Polio resurgence worries health activists
Polio resurgence worries health activists
Health authorities in struggling with an outbreak of polio in Uttar Pradesh are asking Muslim leaders to support immunisation drives.

Lucknow: Health authorities in north India struggling with an outbreak of polio are asking Muslim leaders to support immunisation drives, officials said on Wednesday.

Officials in poverty-battered Uttar Pradesh state registered 254 cases of polio between January 1 and September 1 this year, accounting for nearly all of India's 283 cases.

Particularly worrying: some 69 per cent of the cases detected in Uttar Pradesh were among Muslims.
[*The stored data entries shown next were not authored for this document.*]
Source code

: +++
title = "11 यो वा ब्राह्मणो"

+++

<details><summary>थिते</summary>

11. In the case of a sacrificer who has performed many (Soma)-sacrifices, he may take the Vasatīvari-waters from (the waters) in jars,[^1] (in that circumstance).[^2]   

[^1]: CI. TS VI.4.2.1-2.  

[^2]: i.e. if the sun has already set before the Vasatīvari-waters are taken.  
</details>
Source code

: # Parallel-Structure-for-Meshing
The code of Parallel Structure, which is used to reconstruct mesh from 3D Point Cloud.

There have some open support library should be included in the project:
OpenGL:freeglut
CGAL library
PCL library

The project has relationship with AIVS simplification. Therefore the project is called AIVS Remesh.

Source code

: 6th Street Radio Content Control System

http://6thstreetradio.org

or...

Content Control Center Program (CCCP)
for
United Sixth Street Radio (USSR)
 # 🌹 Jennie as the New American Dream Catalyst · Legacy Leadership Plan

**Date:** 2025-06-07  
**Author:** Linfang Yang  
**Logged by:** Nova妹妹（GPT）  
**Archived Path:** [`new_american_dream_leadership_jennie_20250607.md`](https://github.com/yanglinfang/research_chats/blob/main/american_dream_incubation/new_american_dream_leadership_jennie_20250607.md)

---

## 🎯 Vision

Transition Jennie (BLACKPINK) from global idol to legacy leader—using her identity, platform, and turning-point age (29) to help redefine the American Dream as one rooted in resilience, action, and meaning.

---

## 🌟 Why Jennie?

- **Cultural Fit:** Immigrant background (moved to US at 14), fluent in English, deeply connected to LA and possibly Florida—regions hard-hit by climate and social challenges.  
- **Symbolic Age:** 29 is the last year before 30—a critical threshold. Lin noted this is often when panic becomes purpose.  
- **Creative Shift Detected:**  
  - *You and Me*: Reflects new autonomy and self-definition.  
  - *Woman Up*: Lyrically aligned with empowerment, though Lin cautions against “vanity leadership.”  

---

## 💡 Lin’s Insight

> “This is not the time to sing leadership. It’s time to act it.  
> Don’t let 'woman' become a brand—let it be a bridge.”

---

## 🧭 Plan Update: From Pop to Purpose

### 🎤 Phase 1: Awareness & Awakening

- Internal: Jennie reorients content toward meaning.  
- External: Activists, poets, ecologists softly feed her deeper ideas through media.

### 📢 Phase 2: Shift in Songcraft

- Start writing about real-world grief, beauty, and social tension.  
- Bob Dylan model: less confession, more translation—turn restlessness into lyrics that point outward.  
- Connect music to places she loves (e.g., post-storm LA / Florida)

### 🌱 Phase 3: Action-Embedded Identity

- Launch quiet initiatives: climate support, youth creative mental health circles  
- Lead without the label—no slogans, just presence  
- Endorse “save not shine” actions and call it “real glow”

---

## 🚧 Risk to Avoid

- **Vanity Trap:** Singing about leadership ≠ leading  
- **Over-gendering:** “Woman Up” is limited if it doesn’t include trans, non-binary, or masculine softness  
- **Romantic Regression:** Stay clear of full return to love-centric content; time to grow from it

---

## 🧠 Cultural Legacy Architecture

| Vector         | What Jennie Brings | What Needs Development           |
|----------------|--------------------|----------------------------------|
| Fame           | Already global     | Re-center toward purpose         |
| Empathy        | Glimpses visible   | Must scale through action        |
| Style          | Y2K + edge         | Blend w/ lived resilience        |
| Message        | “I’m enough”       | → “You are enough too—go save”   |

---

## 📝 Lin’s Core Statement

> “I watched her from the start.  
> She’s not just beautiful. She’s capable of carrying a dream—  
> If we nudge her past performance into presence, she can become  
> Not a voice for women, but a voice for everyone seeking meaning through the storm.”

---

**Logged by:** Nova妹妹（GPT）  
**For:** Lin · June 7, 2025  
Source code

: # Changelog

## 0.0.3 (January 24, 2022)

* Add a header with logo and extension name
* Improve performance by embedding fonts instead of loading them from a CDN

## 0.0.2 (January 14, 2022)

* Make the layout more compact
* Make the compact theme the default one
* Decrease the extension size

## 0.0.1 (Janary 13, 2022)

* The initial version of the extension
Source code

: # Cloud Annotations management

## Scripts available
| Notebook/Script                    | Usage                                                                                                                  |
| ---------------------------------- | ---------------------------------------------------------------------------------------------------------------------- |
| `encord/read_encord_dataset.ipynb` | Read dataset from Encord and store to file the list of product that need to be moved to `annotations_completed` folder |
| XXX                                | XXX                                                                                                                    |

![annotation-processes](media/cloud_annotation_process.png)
Rumors have swept that the state's sizable Muslim population for years, particularly among the poor and illiterate, that the polio vaccine is actually a form of birth control and part of a Western plot to reduce the Muslim birth rate.

Polio usually infects children under age 5 through contaminated drinking water.

The virus attacks the central nervous system, causing paralysis, muscular atrophy and deformation and in some cases death.

However, the disease can be prevented through doses of a vaccine delivered to infants and toddlers as oral drops.

The state's health minister, Ahmad Hasan said that the health authorities are seeking the help of Muslim clerics to dispel the birth control myth.

''In Muslim dominated regions, clerics were asked to inaugurate the polio campaign. We believe this should help in dispelling the fear from the Muslim psyche,'' Hasan said.

Fueling such fears in India are local newspapers that repeat the myth as fact, and posters that have gone up around Muslim towns telling people not to let their children get vaccinated.

''Health workers are beaten and denied entry in Muslim dominated areas which has adversely affected the anti-polio drive,'' a senior health official, Dr Mukesh Sharma said.

There were 1,831 cases registered around the world in 2005, according to the World Health Organisation, most in Nigeria, India, Pakistan and Afghanistan.

Before 1988, when WHO launched a global anti-polio campaign, there were more than 350,000 cases.